▶ _Written instruction A_: In the prayer-meeting account, list the words that describe the "prayer meeting" in the sentence beginning "All of this, to say."
▶ _Written instruction B_: Summarize the prayer-meeting account in two sentences.
▶ _Written instruction C_: Continue the prayer-meeting account from where it stops.

--- BEGIN Page excerpt ---

I knew what I needed–what would either diminish or completely demolish all of this fear. First, I needed to express, and to have others know, that I was deeply confident in my love for the Lord. I needed to cast aside the fear and despair that were disrupting my heart, and focus on proclaiming confidently what the Lord had done for me. Personal worship would help with this, too. I had another need, but it was far too intricate and personal to be written here.

All of this, to say that I was feeling listless during some of our lovely, prolonged, Spirit-led, glory-filled “prayer meeting”. I had done everything in my own strength, and I was weak and worn out.

Suddenly, Naomi called across the room to me. “Do you know what I’ve realized about you?” she asked. She then proceeded to tell me, in vivid detail, how much I loved Jesus, and that she knew I was exactly where the Lord wanted me to be. She spoke of my joy in worshiping Him, and added that I am filled with joy in His Holy Spirit. I had just had a bit of personal worship time, so she didn’t mention that. However, she did tell me of my other needs, both spiritual and emotional–those things which, as I’ve said, seem too private to post.

“Perhaps,” you say, “she saw it on your face. Perhaps she and you know one another so well that this sort of realization is second-nature to her. Perhaps you yourself said something to her that you don’t remember. Perhaps…”

--- END Page excerpt ---
--- BEGIN Provided records ---

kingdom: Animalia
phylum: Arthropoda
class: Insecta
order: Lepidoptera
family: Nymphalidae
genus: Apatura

--- END Provided records ---
--- BEGIN Provided records ---

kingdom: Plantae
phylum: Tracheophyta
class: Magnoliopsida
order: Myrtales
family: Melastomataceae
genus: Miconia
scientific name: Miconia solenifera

--- END Provided records ---

▶ _Written response A_:
lovely
prolonged
Spirit-led
glory-filled

▶ _Written response B_: Weak and worn out from doing everything in their own strength, the writer needed to confidently express love for the Lord and to cast aside fear and despair. During a prayer meeting, Naomi suddenly described in vivid detail the writer's love for Jesus, their joy in worshiping Him, and their other private spiritual and emotional needs.

▶ _Written response C_:
But how do you explain, my beloved reader, that she was repeating only what I had said before the Lord in my prayer closet? How do you explain the gentle, holy peace that encompassed me and drove away all doubt as soon as she had stopped speaking? How do you explain away the fact that, in the silence that followed, the Lord Himself confirmed to my heart all that Naomi had said? And, how do you explain the fact that Naomi had said, word for word, sentence structure for sentence structure, semantics for semantics, exactly what I would have written in my prayer journal that night–personal pronouns being the only exception? That she left nothing out, and that she expressed the needs of my heart in the precise sequence in which I myself would have expressed them had I dared communicate what she had just said?

Later, when I asked Naomi if she knew she was speaking to me from the Lord, she said that she had had no idea. If she only knew…

It took a few hours for all of this to sink in. When it did, I realized a few things: First and foremost, the Lord had set me free the moment she spoke those words. I had a renewed, radiant outlook on life, particularly my life in Him. Then, too, Naomi and I were instantly closer than we had been ten minutes before.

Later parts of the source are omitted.